▶ **DOCUMENT EXCERPT**
Afghan FM disputes US charges against Iran



By Our Correspondent


WASHINGTON, March 22: Afghanistan’s outgoing foreign minister Abdullah Abdullah said on Tuesday that his country did not share Washington’s concerns about Iran as a terrorist threat, saying Kabul has benefited from Tehran’s aid. In answer to a question at a press conference about alleged evidence of Iranian terrorism in Afghanistan, Mr Abdullah said: “We have established good neighbourly relations with almost all our neighbouring countries.

“Iran has been helping us in the reconstruction process. Iran has been supportive of the political process in Afghanistan,” Mr Abdullah said here after two days of talks with senior Washington officials.

“Friends of Afghanistan have always encouraged promotion of good relations in interactions between Afghanistan and its neighbours,” he said, adding that on the question of terrorism, “we don’t have evidence of ... efforts against Afghanistan” by Iran.

Mr Abdullah’s remarks followed US Assistant Secretary of State Nicholas Burns’ statement at the same press conference, in which he alleged that Tehran has been a purveyor of the tools of terrorism to US enemies.

“Iran is helping to support Al Qaeda, or at least not cracking down on them within their own country, allowing them to roam free, and perhaps even supporting them,” Mr Burns said.

“The Iranian government of President (Mahmoud) Ahmad-inejad continues the 25-year tradition of making Iran the central banker of the terrorist groups in the Middle East, and also the leading director of terrorist incidents in the Middle East,” Mr Burns alleged.

“We in the United States have been on the receiving end of terrorist attacks sponsored by the Iranian government, going all the way back to the early 1980s in Lebanon, and that has continued over the last two decades,” Mr Burns said.

He cited, in particular, alleged Iranian efforts to supply guerilla groups in Iraq with sophisticated technology for the development of improvised explosive devices that have been used with devastating effect against US forces in Iraq.

“One of our major objections to the policies, not just of Ahmadinejad but of the predecessor governments, has been this unstinting support for terrorism. It remains one of the great American concerns about that government,” Mr Burns said.

▶ **TASK REQUIREMENTS**
**A.** Do these statements agree with the news report? (i) Abdullah said Afghanistan has evidence of Iranian efforts against it. (ii) Burns made his statement at the same press conference as Abdullah. (iii) Burns said Iranian-sponsored attacks on the United States go back to the early 1980s in Lebanon.
**B.** How would you sum up the news report in two sentences?

▶ **INFORMATION SUPPLIED**
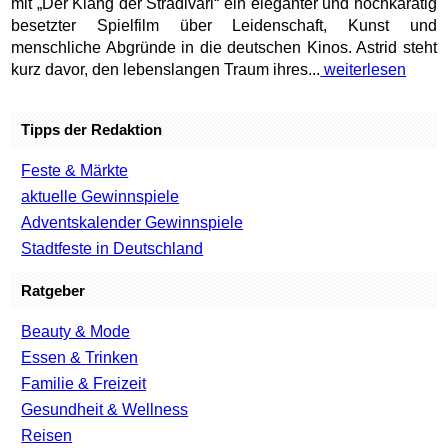
mit „Der Klang der Stradivari“ ein eleganter und hochkarätig
besetzter Spielfilm über Leidenschaft, Kunst und
menschliche Abgründe in die deutschen Kinos. Astrid steht
kurz davor, den lebenslangen Traum ihres...
weiterlesen
Tipps der Redaktion
Feste & Märkte
aktuelle Gewinnspiele
Adventskalender Gewinnspiele
Stadtfeste in Deutschland
Ratgeber
Beauty & Mode
Essen & Trinken
Familie & Freizeit
Gesundheit & Wellness
Reisen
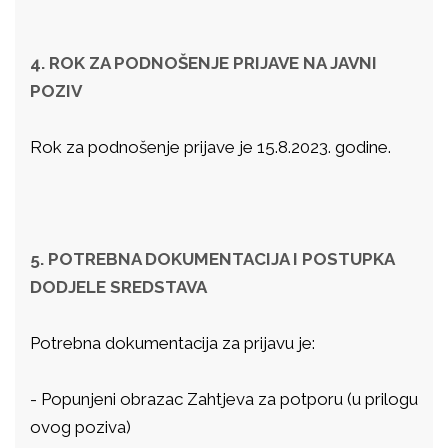
4. ROK ZA PODNOŠENJE PRIJAVE NA JAVNI
POZIV
Rok za podnošenje prijave je 15.8.2023. godine.
5. POTREBNA DOKUMENTACIJA I POSTUPKA
DODJELE SREDSTAVA
Potrebna dokumentacija za prijavu je:
- Popunjeni obrazac Zahtjeva za potporu (u prilogu
ovog poziva)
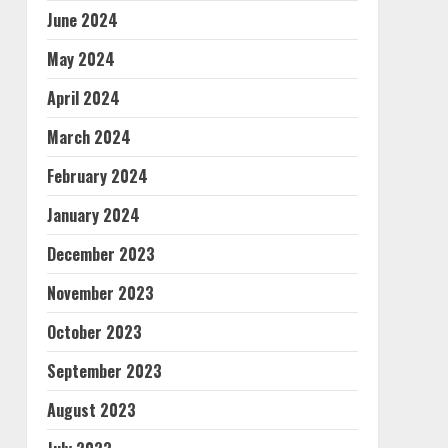
June 2024
May 2024
April 2024
March 2024
February 2024
January 2024
December 2023
November 2023
October 2023
September 2023
August 2023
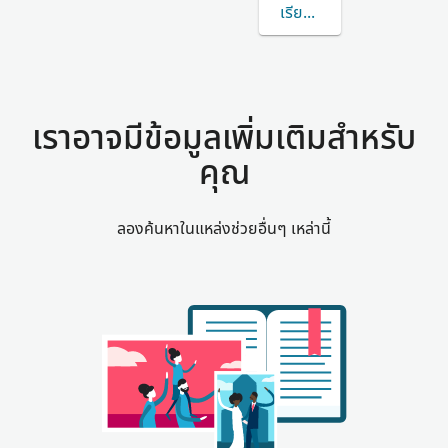
เรียนรู้เพิ่มเติมเกี่ยวกั
เราอาจมีข้อมูลเพิ่มเติมสำหรับ
คุณ
ลองค้นหาในแหล่งช่วยอื่นๆ เหล่านี้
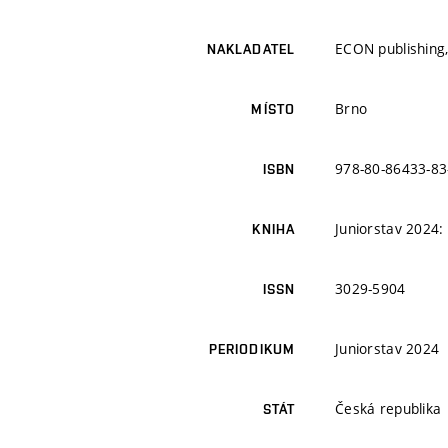
ECON publishing, 
NAKLADATEL
Brno
MÍSTO
978-80-86433-83
ISBN
Juniorstav 2024:
KNIHA
3029-5904
ISSN
Juniorstav 2024
PERIODIKUM
Česká republika
STÁT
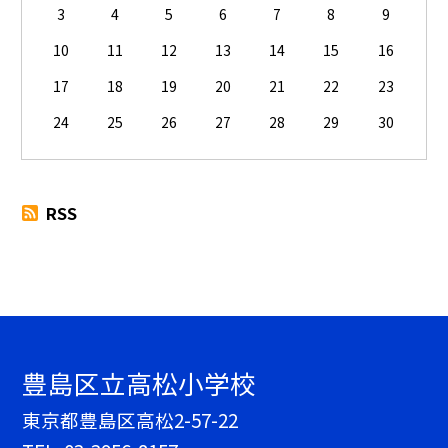
3
4
5
6
7
8
9
10
11
12
13
14
15
16
17
18
19
20
21
22
23
24
25
26
27
28
29
30
RSS
豊島区立高松小学校
東京都豊島区高松2-57-22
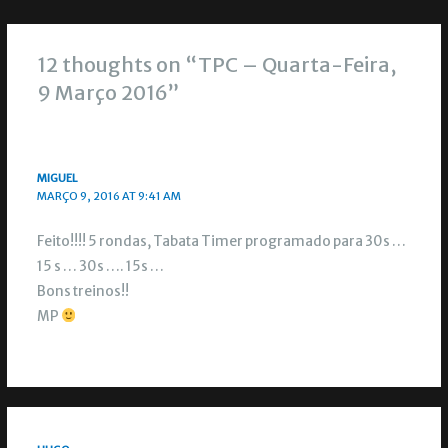
12 thoughts on “TPC – Quarta-Feira,
9 Março 2016”
MIGUEL
MARÇO 9, 2016 AT 9:41 AM
Feito!!!! 5 rondas, Tabata Timer programado para 30s …
15 s … 30s …. 15s …
Bons treinos!!
MP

▶ **ANSWERS TO THE TASKS**
**A.**
(i) No: "we don’t have evidence of ... efforts against Afghanistan"
(ii) Yes: "at the same press conference"
(iii) Yes: "going all the way back to the early 1980s in Lebanon"

**B.** Afghanistan's outgoing foreign minister Abdullah Abdullah said in Washington that his country did not share US concerns about Iran as a terrorist threat, noting that Iran has helped with reconstruction and supported Afghanistan's political process. At the same press conference, US Assistant Secretary of State Nicholas Burns alleged that Tehran supplies the tools of terrorism to US enemies, including helping to support Al Qaeda and supplying guerilla groups in Iraq with technology for improvised explosive devices.